We’re about to enter the last third of NaNoWriMo, and we Wrimos are divided into four camps right now.
1. Those who have achieved their goal for the month, whether it’s 50,000 words or a higher word count. They may still be writing. They may not be. Whatever the case, they’ve already written their primary goal for the month.
2. Those who are ahead to achieve their goal.
3. Those who are on track to achieve their goal.
4. Those who are behind to achieve their goal.
If you fall in the first three categories and your word count doesn’t make you weep, congratulations! Keep up the good work. Or if you’re already finished, enjoy the rest of your month.

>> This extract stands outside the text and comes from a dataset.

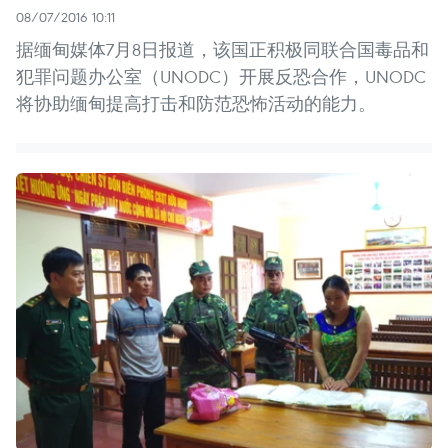
08/07/2016 10:11
据缅甸媒体7月8日报道，该国正积极同联合国毒品和
犯罪问题办公室（UNODC）开展反恐合作，UNODC
将协助缅甸提高打击和防范恐怖活动的能力。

I want to have a chat with those of you who are behind. Whether you’re a thousand words behind or twenty thousand words behind, I want to have a chat with you right now. So sit down, grab your beverage of choice, and let’s talk.
Finishing NaNo might look a little daunting right now. There you are, looking up at NaNo Mountain and all the Wrimos climbing it. A lot of the Wrimos on NaNo Mountain look like they’re scaling those peaks with no trouble at all, and the ones already on top are relaxing in their accomplishment.
But here’s a secret. They struggle too. Even those of us who already have green bars struggled at some point to get there. I hit that point sometime around day one. I knew it’d happen because of my huge day one word count, but it also happened because the events of the beginning of the story would determine the rest of the plot. I couldn’t afford to get those words wrong. So I applied those words to the page much more slowly than the words that followed. The same thing happened at the very end of the first story. I had worked so hard to get there, but how to wrap things up nicely?
But I pressed on. You should too. Look back at NaNo Mountain. See all those writers climbing it? Those are the people who are still pressing on after twenty days. Lots of writers have fallen off NaNo Mountain and are making no effort to restart the climb where they left off. The fact that you’re still trying says volumes. Every year people come from far behind to win NaNo. I’m talking really far behind. Remember those green bars that you saw in the first week (including, yes, mine)? There are a few brave souls who write their NaNo novel in the last ten days. Thousands of people catch up by the thousands and even tens of thousands every year to win, and you can too.
Here’s a real life example from my first year (2002, if you’re curious). I started well, but I fell really behind really quickly. At this point my first year I was at 16,334 words. The next weekend I didn’t write a single word thanks to being out of town. Somehow, despite non-noveling life getting in the way to a ridiculous extent, wrist troubles that my body must have gotten used to over the years, and my lifelong pet dog dying on November thirtieth when I still had nine thousand words to write, I still wrote my 50,000th word at 6pm on the 30th.
You have some long days ahead of you, but the rest of the journey will be worth it. Trust me. Now stop reading this and go write.